EXERCÍCIO: Transcreva integralmente as linhas do material a seguir, sem incluir as imagens na resposta.

INFORMAÇÕES FORNECIDAS:
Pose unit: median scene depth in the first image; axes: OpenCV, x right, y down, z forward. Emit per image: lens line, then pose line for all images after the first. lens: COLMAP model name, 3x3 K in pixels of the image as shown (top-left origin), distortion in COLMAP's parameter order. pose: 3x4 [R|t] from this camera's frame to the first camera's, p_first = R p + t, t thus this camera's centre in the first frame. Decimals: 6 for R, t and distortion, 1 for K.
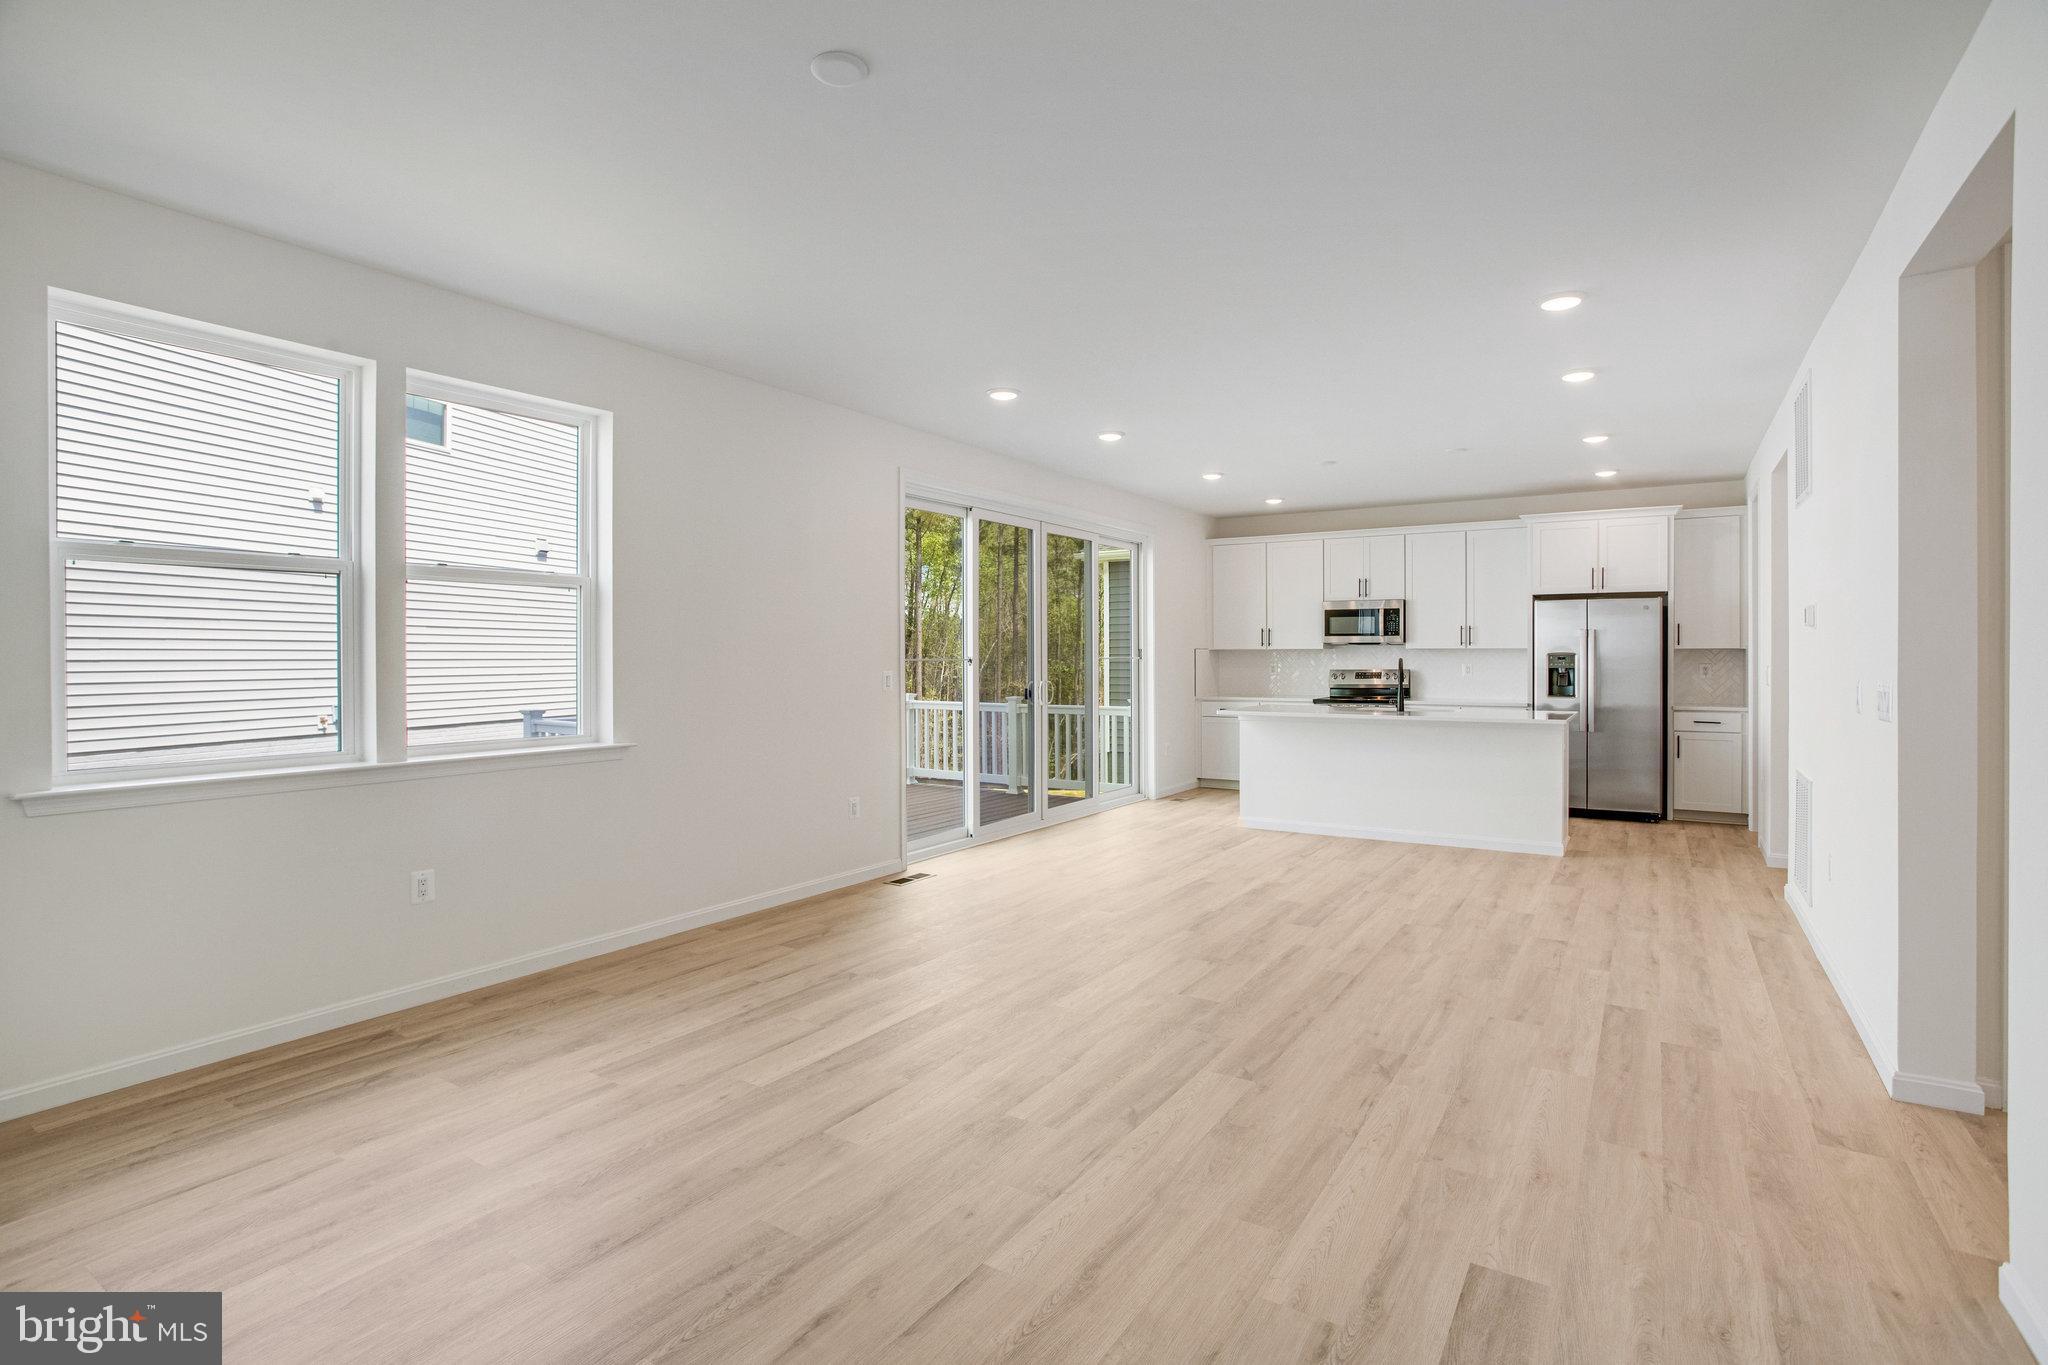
lens RADIAL K [[1011.2, 0, 1078.1], [0, 1011.2, 644.7], [0, 0, 1]] dist [-0.002358, 0.000359]
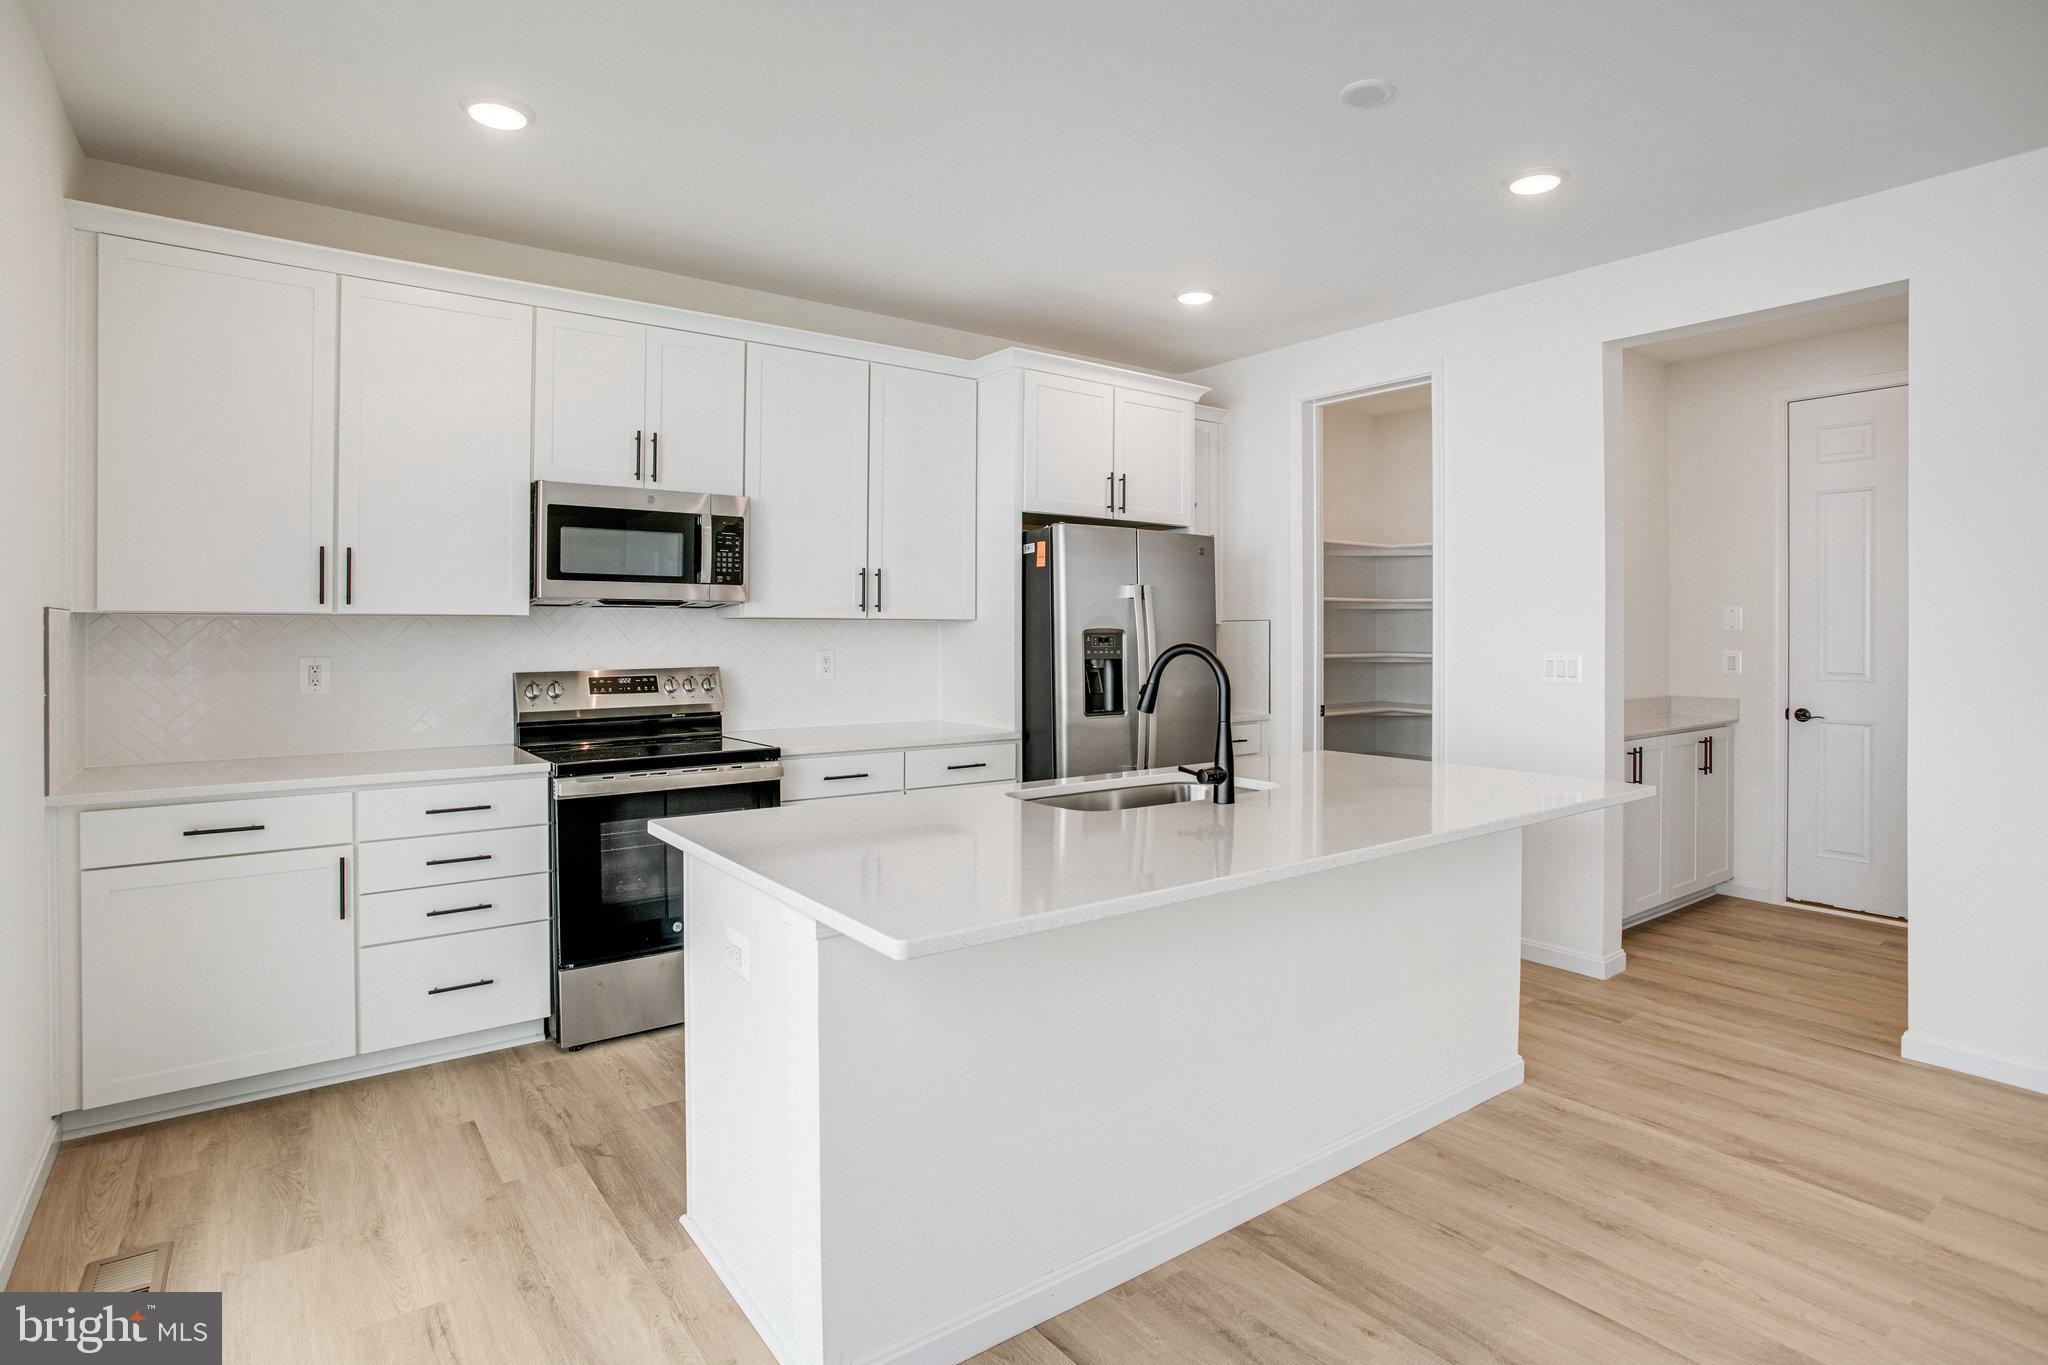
lens RADIAL K [[1075.4, 0, 1023.2], [0, 1075.4, 616.3], [0, 0, 1]] dist [-0.053390, 0.025731]
pose [[0.384452, 0.009433, 0.923097, -0.036623], [-0.013224, 0.999901, -0.004710, 0.004216], [-0.923050, -0.010396, 0.384539, 0.749616]]
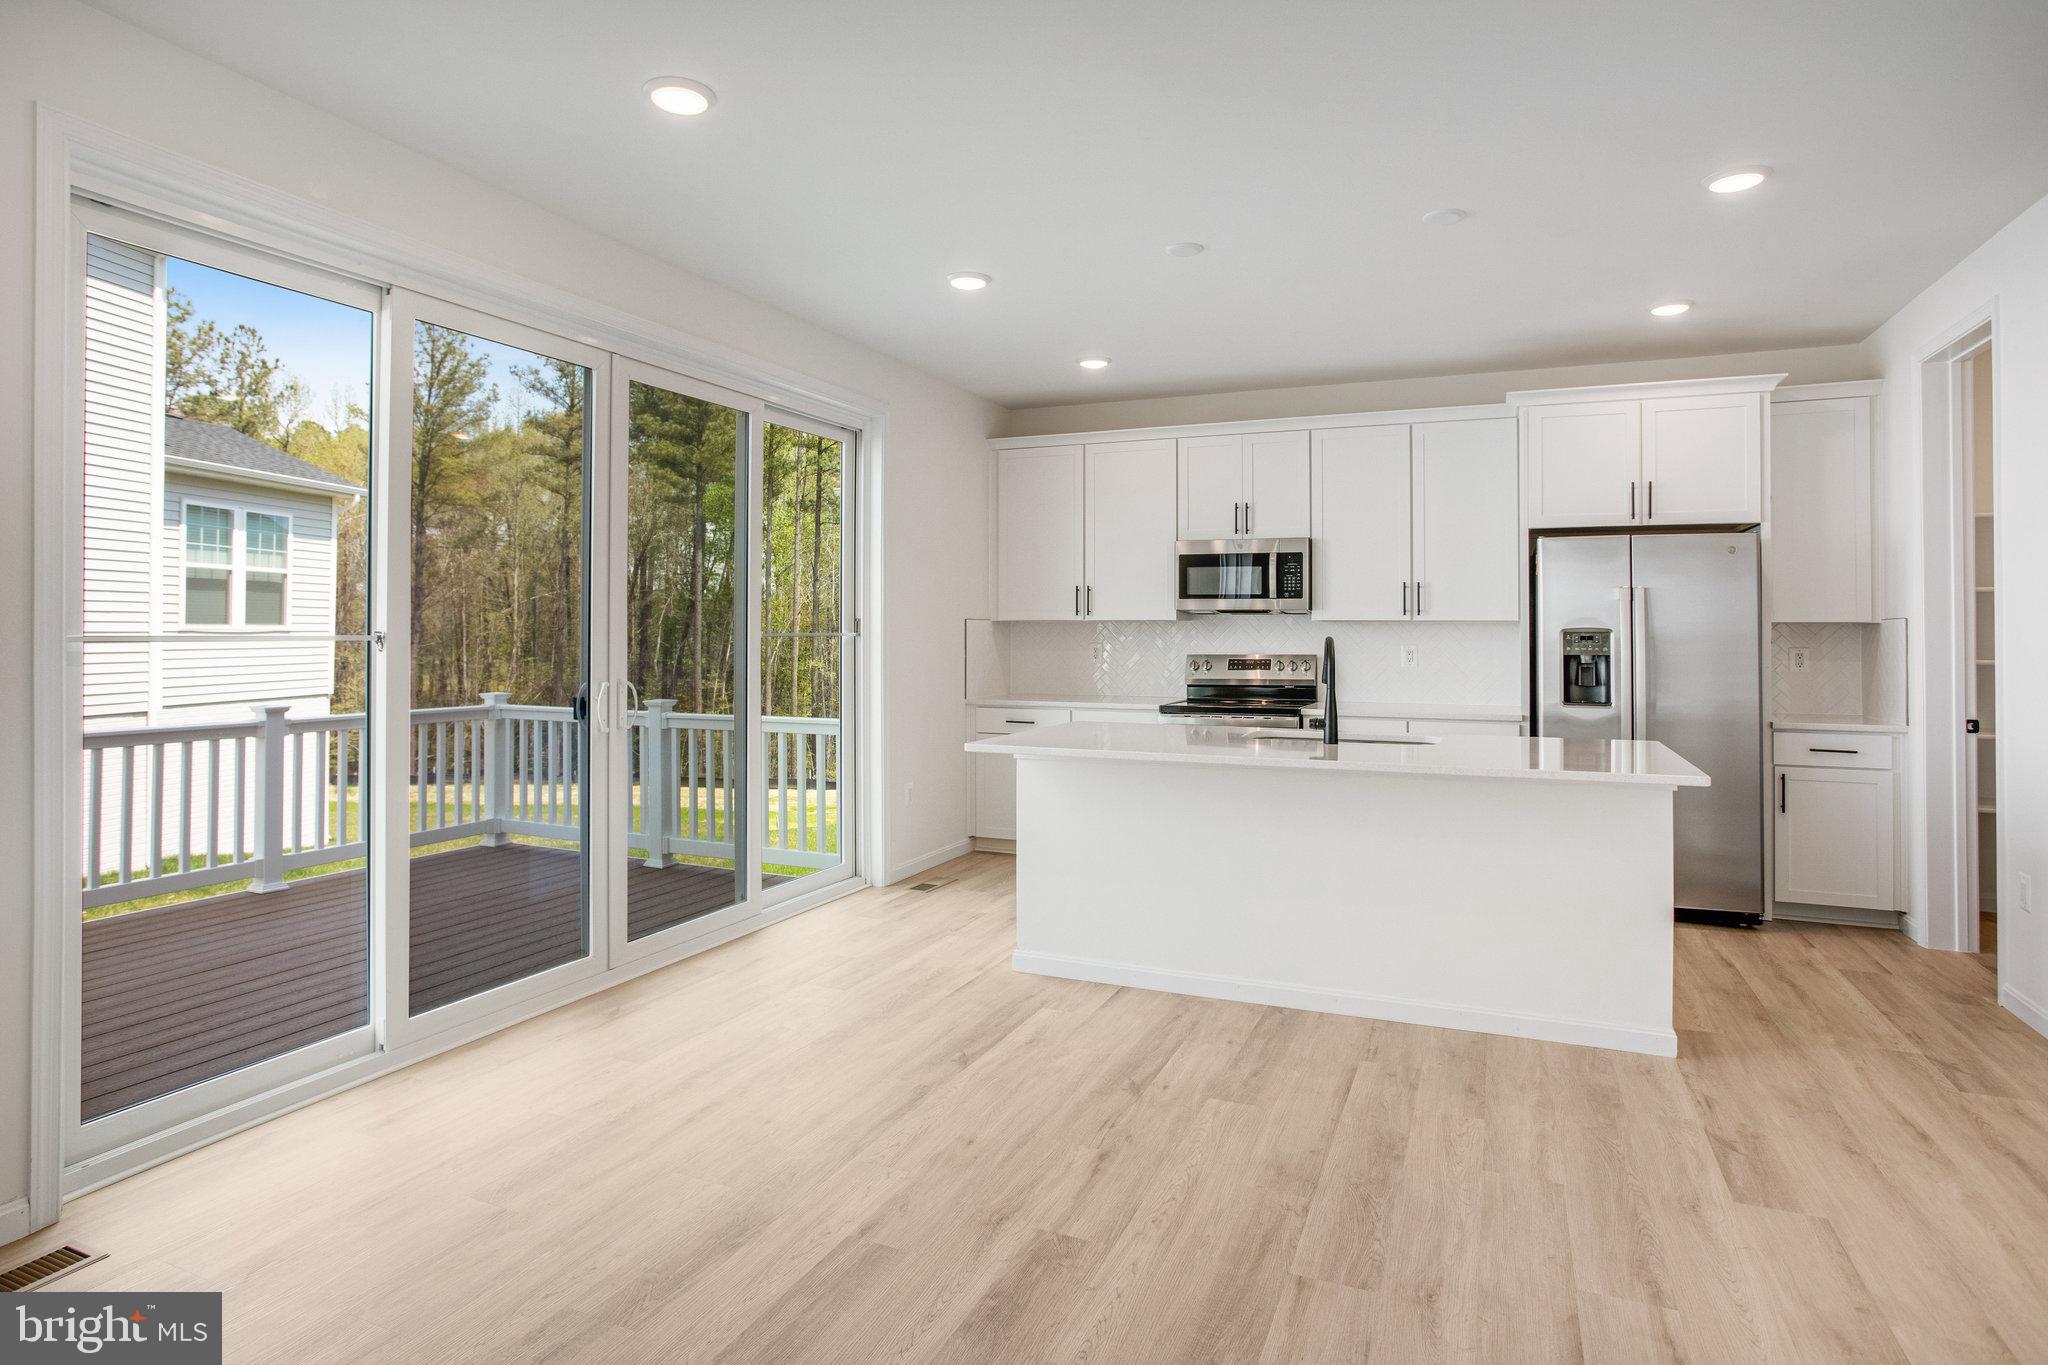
lens RADIAL K [[1138.2, 0, 1035.7], [0, 1138.2, 604.3], [0, 0, 1]] dist [0.000803, 0.000451]
pose [[0.992527, 0.006853, 0.121831, 0.082332], [-0.005412, 0.999911, -0.012156, 0.003555], [-0.121904, 0.011406, 0.992476, 0.361761]]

RESULTADO DO EXERCÍCIO:
Pose unit: median scene depth in the first image; axes: OpenCV, x right, y down, z forward. Emit per image: lens line, then pose line for all images after the first. lens: COLMAP model name, 3x3 K in pixels of the image as shown (top-left origin), distortion in COLMAP's parameter order. pose: 3x4 [R|t] from this camera's frame to the first camera's, p_first = R p + t, t thus this camera's centre in the first frame. Decimals: 6 for R, t and distortion, 1 for K.
lens RADIAL K [[1011.2, 0, 1078.1], [0, 1011.2, 644.7], [0, 0, 1]] dist [-0.002358, 0.000359]
lens RADIAL K [[1075.4, 0, 1023.2], [0, 1075.4, 616.3], [0, 0, 1]] dist [-0.053390, 0.025731]
pose [[0.384452, 0.009433, 0.923097, -0.036623], [-0.013224, 0.999901, -0.004710, 0.004216], [-0.923050, -0.010396, 0.384539, 0.749616]]
lens RADIAL K [[1138.2, 0, 1035.7], [0, 1138.2, 604.3], [0, 0, 1]] dist [0.000803, 0.000451]
pose [[0.992527, 0.006853, 0.121831, 0.082332], [-0.005412, 0.999911, -0.012156, 0.003555], [-0.121904, 0.011406, 0.992476, 0.361761]]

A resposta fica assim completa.